Issue Date: May 4, 2015
Wacker Chemie Chases Cheap Silicon
If you have lunch with Rudolf Staudigl, the measured chief executive of Wacker Chemie, the Bavarian chemical producer, don’t expect him to be a barrel of laughs.
It’s been a tough time for Wacker’s polysilicon business, as well as Siltronic, the firm’s silicon wafer subsidiary. Already faced with high capital and energy costs, Wacker and its competitors have had to swallow a huge dip in selling prices for polysilicon and silicon wafers after the market became swamped with supply.
Ask Staudigl to name his favorite in-house R&D project, though, and he will crack a smile. That’s because it is a novel approach for making certain semiconductor wafers that could lead to significant cost savings. Staudigl is optimistic. “It’s a very exciting project,” he tells C&EN.
The standard approach to manufacturing high-purity polycrystalline silicon is the Siemens process. Developed by the German firm Siemens in the 1950s, it involves heating thin silicon rods in large vacuum chambers in the presence of hydrogen and trichlorosilane at 1,100 °C for several days.
When the reaction is complete, the bell-shaped chamber lid is lifted to reveal several tons of high-purity silicon coating the silicon rods. After being smashed into chunks, this polysilicon is then melted and grown into large monocrystalline ingots using a method named after its inventor, the Polish scientist Jan Czochralski. The ingots are sliced to form the silicon wafers used in semiconductors and solar panels.
In recent years, Wacker and some of its competitors have independently developed fluidized-bed deposition techniques as a potentially lower-cost alternative to the Siemens process. Instead of polysilicon chunks, it creates polysilicon granules.
Now Wacker is seeking to use granular polysilicon in a novel approach to make so-called float-zone silicon wafers, which are used to make high-end electronic switches rather than solar panels and semiconductors. The market is growing rapidly and represents a major opportunity, Wacker says. The firm has named its technology the granular float-zone process, or GFZ.
In the standard float-zone process, Siemens polysilicon is melted with an induction coil and grown into a monocrystalline ingot. The crystal is highly pure because surface tension allows it to “float” around a support rod without the need for a containing vessel that might cause contamination. A drawback is the high cost of running the Siemens process. GFZ avoids this by using lower-cost polysilicon granules, according to Hans-Peter Bortner, director of silanes production for Wacker.
Yet several technical challenges must be overcome for the GFZ technology to meet its targets for quality and cost-effectiveness, Wacker says. Although the fluidized-bed approach is economical, the polysilicon granules it yields have higher levels of impurities than do the chunks from the Siemens process. A focus of Wacker’s development of GFZ is reducing these impurities in the final product.
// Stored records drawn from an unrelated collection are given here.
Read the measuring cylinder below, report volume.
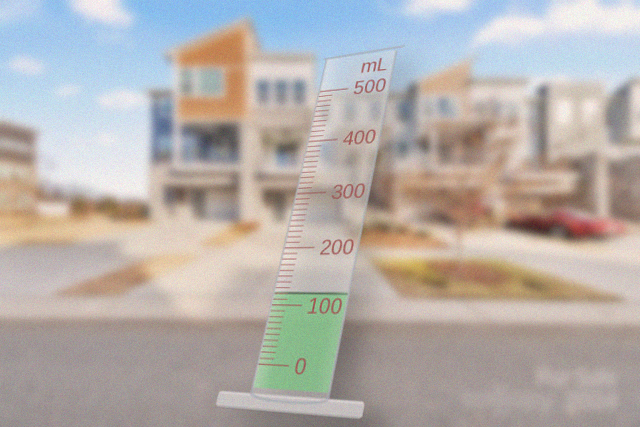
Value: 120 mL
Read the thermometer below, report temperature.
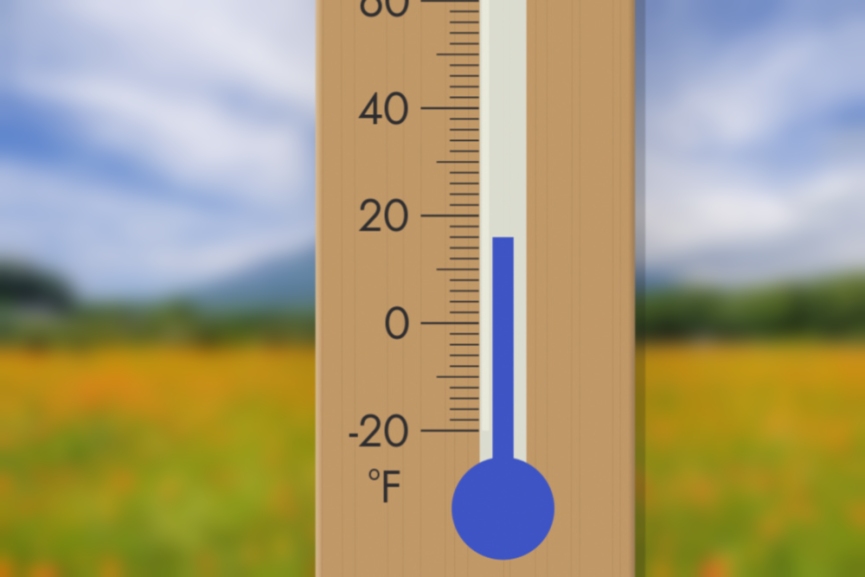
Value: 16 °F
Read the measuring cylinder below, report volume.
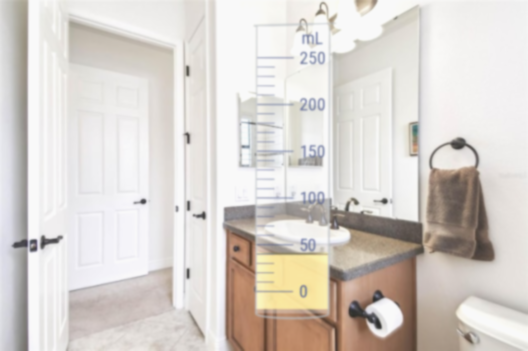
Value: 40 mL
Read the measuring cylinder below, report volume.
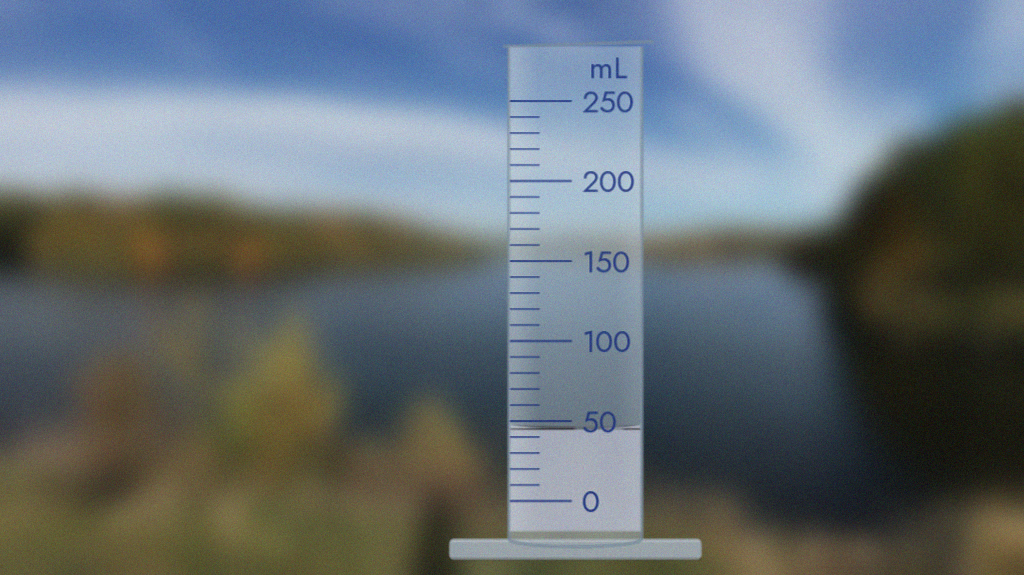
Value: 45 mL
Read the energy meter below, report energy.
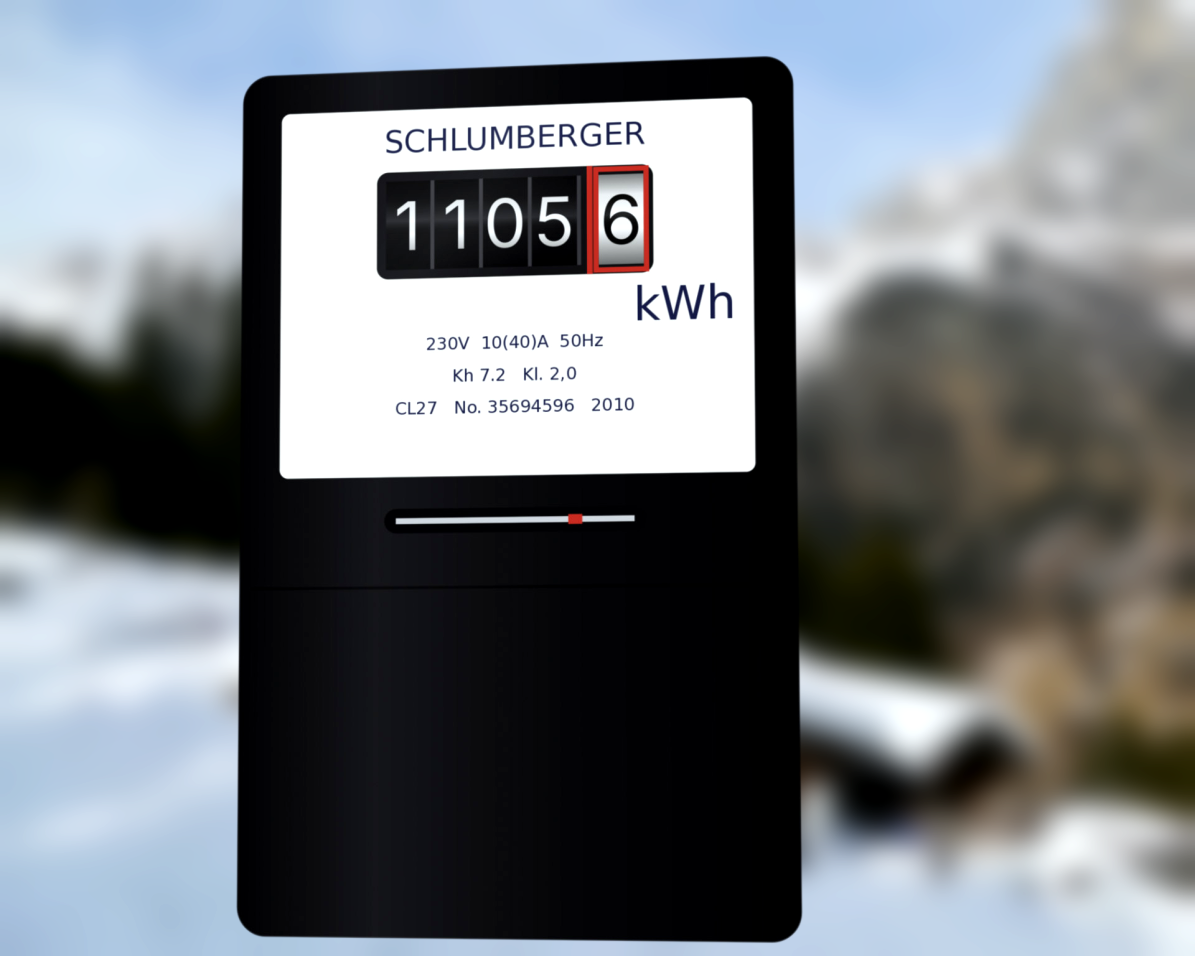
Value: 1105.6 kWh
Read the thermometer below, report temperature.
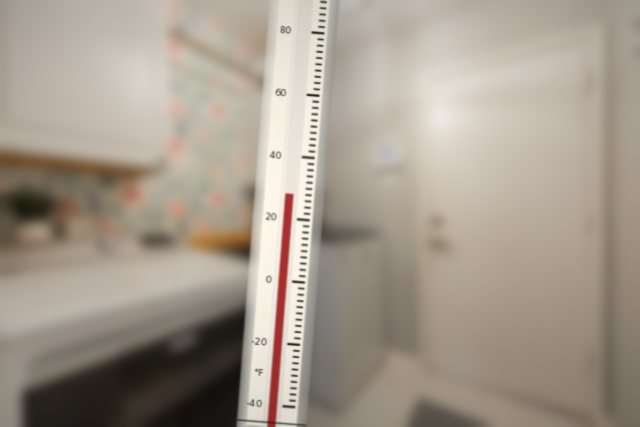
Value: 28 °F
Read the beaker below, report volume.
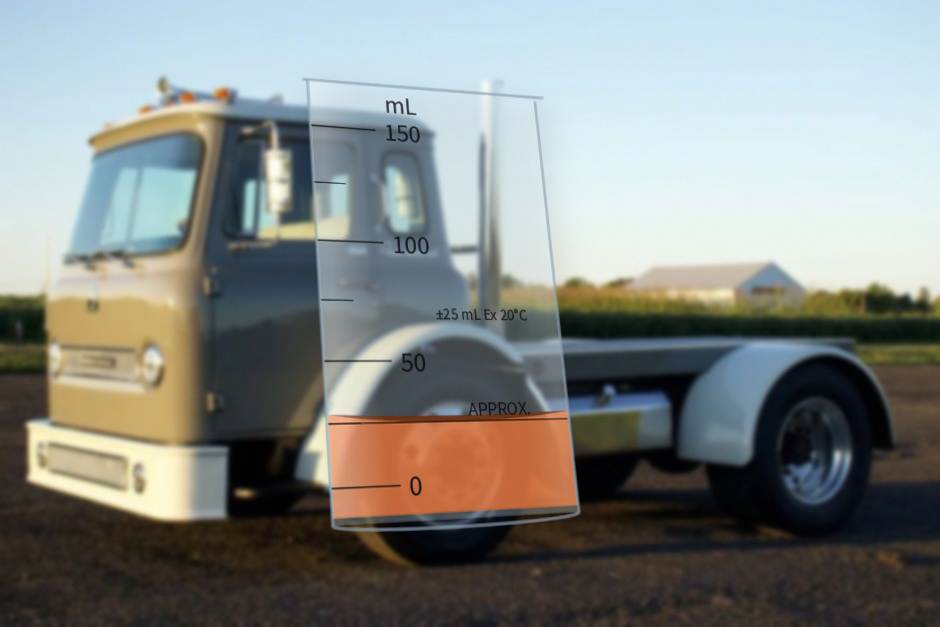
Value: 25 mL
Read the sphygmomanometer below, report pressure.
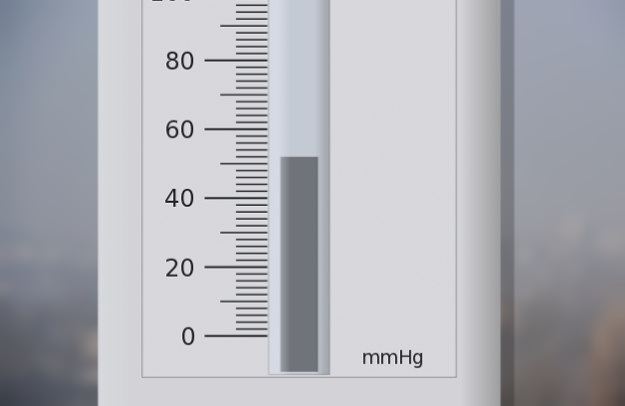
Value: 52 mmHg
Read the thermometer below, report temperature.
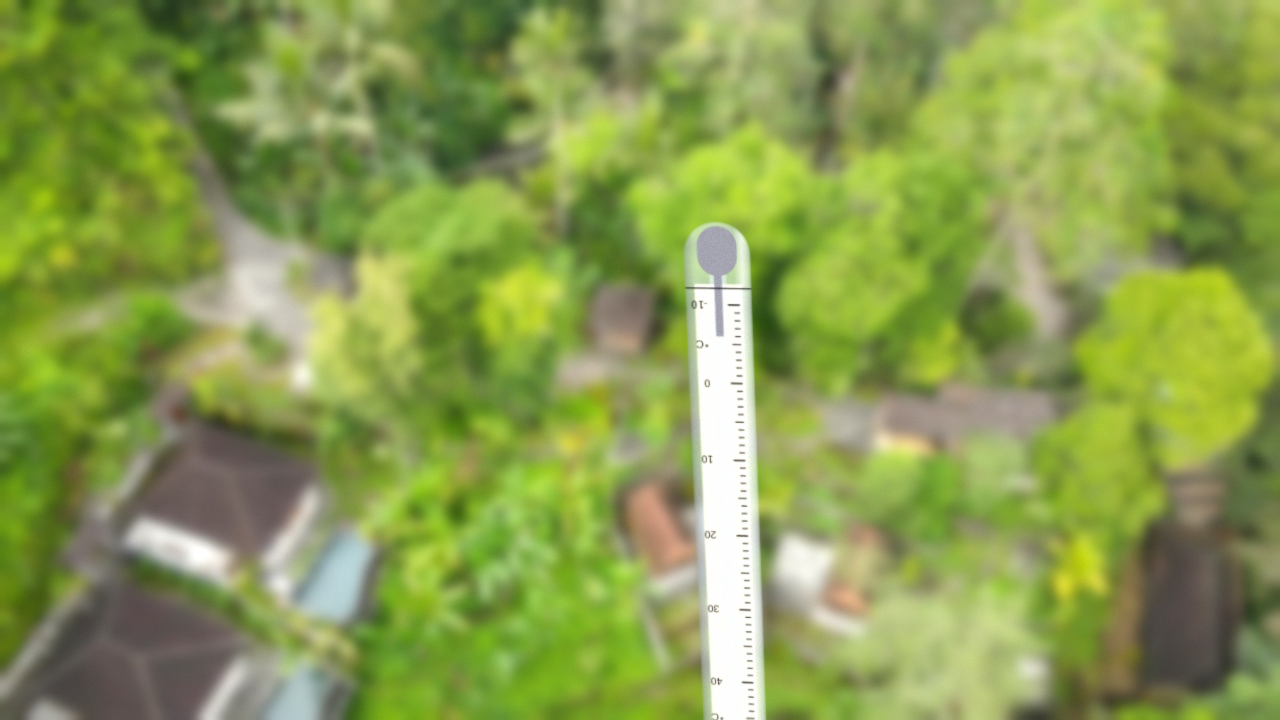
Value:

Wacker has begun operating a development reactor at its biggest polysilicon plant, in Burghausen, Germany, dedicated to testing the manufacture of float-zone ingots from granular polysilicon. “We are working on getting the costs down and on reaching the needed product quality,” Bortner says.
Although Wacker says it expects GFZ to become a commercial success, the firm has to date been reluctant to manufacture granular polysilicon at large scale.
Polysilicon granules may yield not only a cheaper route for GFZ but also cheaper commercial production of solar panels. But recent claims by other leading polysilicon producers—including REC Silicon, SunEdison, and GCL-Poly—that they are on track to scale up granular polysilicon production have been met with skepticism by industry analysts.
“While fluidized-bed reactor systems are a proven technology, at this point, polysilicon manufacturers have not proven that it leads to sustainable success in the market,” says Mark Barineau, a solar analyst with Lux Research, a market research firm.
Industry experts estimate that the granular process could reduce the cost of making polysilicon to $10 to $15 per kg compared with $12 to $20 per kg for the latest iterations of the Siemens process. Although granular processes may be the future, right now the Siemens process “is much more reliable and bankable than fluidized-bed reactors,” says Richard M. Winegarner, president of Sage Concepts, a consulting firm with expertise in the polysilicon sector.
A more immediate concern for Wacker, Winegarner points out, is the domination of the silicon sector by Chinese firms potentially propped up and protected by their government. “Wacker’s biggest problem is not being Chinese,” he says. Even if Wacker were to step up its activities relating to granular polysilicon, “I don’t think Siltronic is ever going to be a huge moneymaker,” Winegarner says.
Indeed, the silicon wafer market is such a tough place to do business that Staudigl recently initiated a review to determine whether Wacker should sell Siltronic.
Although GFZ may yet prove to be the exciting commercial technology Staudigl hopes it will be, for Wacker it may be one technology that delivers too little, too late.